CPO 777 654-2 (2 CD). Notes et livret all./angl. Distr. DistrArt Musique.

Voici un enregistrement captivant qui nous permet de découvrir une facette bien peu connue d’Otto Nicolai, compositeur qui ne saurait se réduire à l’atmosphère pleine d’alacrité de ses Joyeuses Commères de Windsor. Son chef-d’œuvre comique, créé à Berlin deux mois à peine avant sa disparition en 1849, avait en effet été précédé de quatre opéras sérieux représentés dans la Péninsule entre 1839 et 1841. Donné un seul soir à la Scala, le dernier d’entre eux, Il proscritto, est l’adaptation de la pièce Le Proscrit de Frédéric Soulié que Marie Dorval avait jouée au théâtre de la Renaissance deux ans plus tôt. Manifestant en un premier temps peu d’enthousiasme face au livret de Gaetano Rossi, Nicolai s’était vu proposer en échange Nabucco (futur livret de Verdi), mais s’était ravisé en prétextant la médiocrité du scénario de Temistocle Solera… Alors que le drame original se déroulait aux environs de Grenoble en 1817, le melodramma tragico de Nicolai a comme décor l’Angleterre de 1461, au moment de la Guerre des Deux-Roses. Le proscrit du titre est lord Artur Norton, du parti de la rose blanche, exilé sept ans avant le début de l’action et porté disparu. Se croyant veuve, Leonore est sur le point d’épouser un des principaux chefs du camp adverse, le comte Edmund von Pembroke, lorsque son mari refait inopinément surface. Après bien des rebondissements, Leonore se suicide pour favoriser une hypothétique réconciliation des deux rivaux.
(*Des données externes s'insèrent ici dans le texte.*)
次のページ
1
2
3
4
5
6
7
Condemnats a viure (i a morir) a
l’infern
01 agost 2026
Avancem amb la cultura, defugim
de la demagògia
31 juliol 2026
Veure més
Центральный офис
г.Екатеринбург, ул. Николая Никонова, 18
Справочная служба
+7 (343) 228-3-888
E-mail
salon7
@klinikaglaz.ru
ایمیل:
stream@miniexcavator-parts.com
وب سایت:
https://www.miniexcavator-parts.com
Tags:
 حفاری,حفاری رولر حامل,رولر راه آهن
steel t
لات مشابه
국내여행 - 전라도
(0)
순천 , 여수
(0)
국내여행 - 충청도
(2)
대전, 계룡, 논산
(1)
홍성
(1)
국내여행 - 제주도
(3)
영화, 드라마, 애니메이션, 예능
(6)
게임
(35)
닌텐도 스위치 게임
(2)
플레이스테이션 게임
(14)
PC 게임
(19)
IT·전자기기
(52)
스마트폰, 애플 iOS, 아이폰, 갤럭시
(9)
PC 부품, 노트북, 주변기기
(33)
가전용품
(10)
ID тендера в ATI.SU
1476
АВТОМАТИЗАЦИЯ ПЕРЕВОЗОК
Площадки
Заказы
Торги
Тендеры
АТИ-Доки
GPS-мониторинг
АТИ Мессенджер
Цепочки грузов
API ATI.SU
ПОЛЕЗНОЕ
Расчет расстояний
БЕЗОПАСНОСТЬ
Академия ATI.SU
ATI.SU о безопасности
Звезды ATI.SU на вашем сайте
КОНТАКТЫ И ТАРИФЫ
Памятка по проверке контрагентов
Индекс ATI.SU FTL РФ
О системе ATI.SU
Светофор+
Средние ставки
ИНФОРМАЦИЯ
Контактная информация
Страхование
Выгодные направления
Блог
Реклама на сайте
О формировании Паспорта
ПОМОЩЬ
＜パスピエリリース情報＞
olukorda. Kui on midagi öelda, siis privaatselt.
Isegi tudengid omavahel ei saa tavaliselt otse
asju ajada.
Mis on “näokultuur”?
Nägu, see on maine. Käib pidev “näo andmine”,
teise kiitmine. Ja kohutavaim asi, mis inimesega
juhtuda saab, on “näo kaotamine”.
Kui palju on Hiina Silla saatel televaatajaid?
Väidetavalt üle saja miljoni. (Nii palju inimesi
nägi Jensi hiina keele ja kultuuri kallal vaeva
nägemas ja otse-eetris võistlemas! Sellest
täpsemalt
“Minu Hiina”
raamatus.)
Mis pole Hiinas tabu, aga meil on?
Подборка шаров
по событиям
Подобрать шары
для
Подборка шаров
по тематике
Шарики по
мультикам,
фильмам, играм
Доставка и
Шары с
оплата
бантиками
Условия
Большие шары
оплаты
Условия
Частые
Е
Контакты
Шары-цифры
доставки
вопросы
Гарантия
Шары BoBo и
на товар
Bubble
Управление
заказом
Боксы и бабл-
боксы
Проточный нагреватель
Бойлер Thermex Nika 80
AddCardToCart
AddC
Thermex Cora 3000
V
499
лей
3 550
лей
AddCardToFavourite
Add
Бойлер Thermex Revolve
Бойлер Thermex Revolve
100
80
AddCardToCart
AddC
Nommé chef d’orchestre au Kärntnertortheater de Vienne, Nicolai y donna en 1844 son œuvre révisée sous le titre Die Heimkehr des Verbannten (Le Retour de l’exilé), qui remporta cette fois un vif succès grâce notamment à la soprano Wilhelmine van Hasselt. De passage en Autriche en 1847, Berlioz en témoigne dans ses Mémoires, où l’on peut lire que « le dernier acte, admirable sous tous les rapports, place à mon avis Nicolai très haut parmi les compositeurs. » Une troisième et dernière version, donnée à Berlin six mois après le décès du compositeur, modifie sensiblement le rôle de Leonore, beaucoup moins virtuose. Le présent enregistrement, effectué à partir de l’édition de Michael Wittmann, nous permet d’entendre la version de Vienne.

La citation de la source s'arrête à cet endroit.